*** Opening STUDY TEXT ***

I grew up in the seventies.
A peculiar decade to be young, because history still felt close enough to touch.
In our case, literally.
We lived pressed up against the Iron Curtain, so close that from our garden door to the barbed wire was barely an afternoon stroll. As children we rode our bicycles there in twenty minutes, perhaps less, as if pedaling casually to the edge of an empire.
Which, in a sense, we were.
That does something to a mind.
When a prison wall stands near enough to visit after lunch, freedom stops being abstraction.
It acquires texture.
Urgency.
Weight.
The Soviet Union breathing down our necks did not make socialism fashionable where I came from.
Quite the opposite.
You will not find many romantics of collectivist salvation among those who grew up in those borderlands.
We had seen the fence.
Heard the stories.
Felt the shadow.
That tends to cure ideological adolescence.
And perhaps because freedom felt precious, curiosity came with it.
Our parents—war-marked, practical, less intoxicated by theories than later generations—taught something remarkably simple.
Judge people by what they are.
Not what they look like.
Not what tribe claims them.
Not what category can be pinned to them.
A colorblind world.
An unfashionable phrase now, almost criminal in certain clerical circles.
But then it was simply decency.
There were not many Africans in Austria in those years.
So yes, seeing someone visibly different might draw glances.
Some curiosity.
Perhaps even a little provincial commotion.
But curiosity is not hostility.
Children stare at what is unfamiliar.
That is anthropology, not racism.
And in the moral universe many of us inhabited, skin color mattered astonishingly little.

*** Closing STUDY TEXT ***
*** Opening GIVEN ENTRIES ***

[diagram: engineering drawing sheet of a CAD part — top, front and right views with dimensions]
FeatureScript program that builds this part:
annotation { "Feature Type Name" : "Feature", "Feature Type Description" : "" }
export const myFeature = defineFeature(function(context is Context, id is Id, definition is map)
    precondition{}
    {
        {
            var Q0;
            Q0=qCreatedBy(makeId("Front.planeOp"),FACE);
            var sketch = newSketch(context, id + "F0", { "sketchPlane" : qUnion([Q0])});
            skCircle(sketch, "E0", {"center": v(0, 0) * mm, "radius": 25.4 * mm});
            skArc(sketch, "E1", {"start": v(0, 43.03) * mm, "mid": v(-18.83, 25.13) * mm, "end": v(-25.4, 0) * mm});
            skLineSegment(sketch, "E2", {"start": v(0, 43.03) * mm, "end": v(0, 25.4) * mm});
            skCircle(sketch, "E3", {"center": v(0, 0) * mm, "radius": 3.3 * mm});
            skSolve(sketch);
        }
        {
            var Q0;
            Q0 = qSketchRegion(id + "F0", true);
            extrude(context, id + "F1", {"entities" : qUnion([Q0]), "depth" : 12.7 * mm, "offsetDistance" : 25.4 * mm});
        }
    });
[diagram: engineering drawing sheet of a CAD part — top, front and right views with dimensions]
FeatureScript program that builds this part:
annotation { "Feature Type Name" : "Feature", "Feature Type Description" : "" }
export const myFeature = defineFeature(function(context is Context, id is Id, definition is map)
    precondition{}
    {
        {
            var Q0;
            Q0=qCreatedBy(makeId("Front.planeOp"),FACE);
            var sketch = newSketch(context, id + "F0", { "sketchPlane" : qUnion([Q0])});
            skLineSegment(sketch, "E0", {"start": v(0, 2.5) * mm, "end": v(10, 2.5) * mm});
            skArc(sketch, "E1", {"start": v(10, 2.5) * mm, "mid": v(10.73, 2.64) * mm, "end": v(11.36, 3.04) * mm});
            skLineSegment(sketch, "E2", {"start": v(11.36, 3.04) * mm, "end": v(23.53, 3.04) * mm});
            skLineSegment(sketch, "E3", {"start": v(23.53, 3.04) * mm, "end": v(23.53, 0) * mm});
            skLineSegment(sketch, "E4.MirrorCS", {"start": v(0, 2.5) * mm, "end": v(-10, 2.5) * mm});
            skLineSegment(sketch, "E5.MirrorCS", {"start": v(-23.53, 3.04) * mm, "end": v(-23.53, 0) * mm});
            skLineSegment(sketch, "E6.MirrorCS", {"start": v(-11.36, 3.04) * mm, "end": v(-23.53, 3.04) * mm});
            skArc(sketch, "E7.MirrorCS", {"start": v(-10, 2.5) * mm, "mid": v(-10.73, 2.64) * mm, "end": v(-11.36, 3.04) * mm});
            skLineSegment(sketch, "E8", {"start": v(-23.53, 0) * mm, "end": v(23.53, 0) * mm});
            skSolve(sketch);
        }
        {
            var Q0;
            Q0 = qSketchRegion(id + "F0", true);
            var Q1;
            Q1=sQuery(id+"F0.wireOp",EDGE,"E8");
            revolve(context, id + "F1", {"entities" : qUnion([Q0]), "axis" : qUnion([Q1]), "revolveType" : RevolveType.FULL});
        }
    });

*** Closing GIVEN ENTRIES ***

PROBLEMS AND TASKS:
- A) In the Iron Curtain essay, the parents teach three things people should not be judged by. List all three.
- B) Answer these from the Iron Curtain essay, one line each:
(i) In which decade did the narrator grow up?
(ii) How long did the children take to ride their bicycles to the barbed wire?
(iii) In which country were there not many Africans in those years?
- C) From the Iron Curtain essay, write out the part that opens with the words containing "That tends to" and closes with "might draw glances.".
The rows are not needed for anything here.

TASK RESPONSES:
- A)
- What they look like
- What tribe claims them
- What category can be pinned to them

- B)
(i) The seventies.
(ii) Twenty minutes, perhaps less.
(iii) Austria.

- C)
That tends to cure ideological adolescence.
And perhaps because freedom felt precious, curiosity came with it.
Our parents—war-marked, practical, less intoxicated by theories than later generations—taught something remarkably simple.
Judge people by what they are.
Not what they look like.
Not what tribe claims them.
Not what category can be pinned to them.
A colorblind world.
An unfashionable phrase now, almost criminal in certain clerical circles.
But then it was simply decency.
There were not many Africans in Austria in those years.
So yes, seeing someone visibly different might draw glances.